Simultaneously, demands for grid-forming capability, dispatchability, and integration with storage are growing. The modularity of GreenSpur's architecture allows it to adapt to these evolving system requirements where traditional generator topologies may be reaching their limits.
From Innovation to Impact
GreenSpur, part of the UK-listed clean tech group Time To ACT, embodies a long-term vision focused on supporting the energy transition technically and systemically. Despite market turbulence, the company has gained momentum through system validation and alignment with industrial decarbonization policies.
The team is actively engaging with turbine stakeholders to explore various generator configurations and design studies.
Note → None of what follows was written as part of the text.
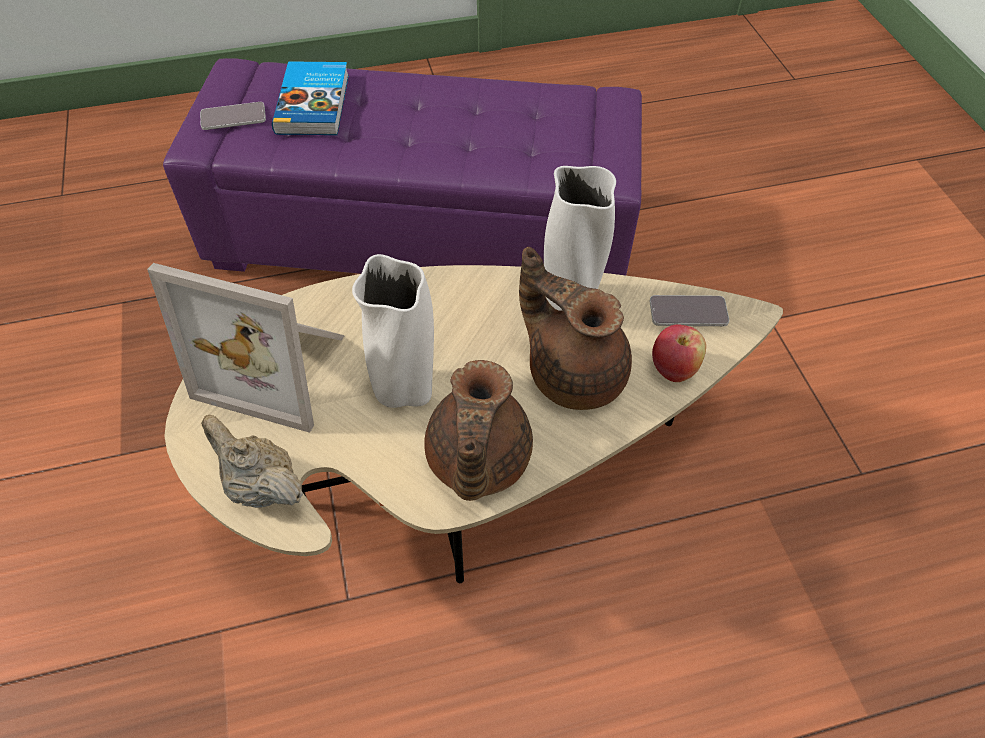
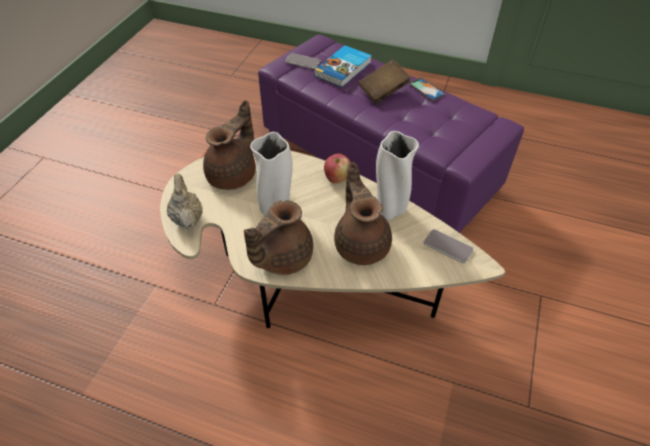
camera: 35 degrees right, 5 degrees down
picture frame [147,263,345,433] -> brown teapot [203,100,256,190]
apple [652,324,706,382] -> apple moved to [324,154,350,184]
none -> brown book [358,59,411,104]
none -> phone [410,78,445,101]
A UK-based manufacturing initiative is also under consideration to support domestic production and national clean energy goals, complementing the global licensing model.
GreenSpur's generator technology is more than just hardware; it's a strategic response to a global wind sector demanding flexibility, scalability, supply chain resilience, and regional adaptability. As turbines continue to grow in scale and complexity, drivetrain innovation must keep pace. This adaptable, magnet-agnostic approach offers a compelling pathway, enabling OEMs to build what they need, where they need it, with fewer constraints.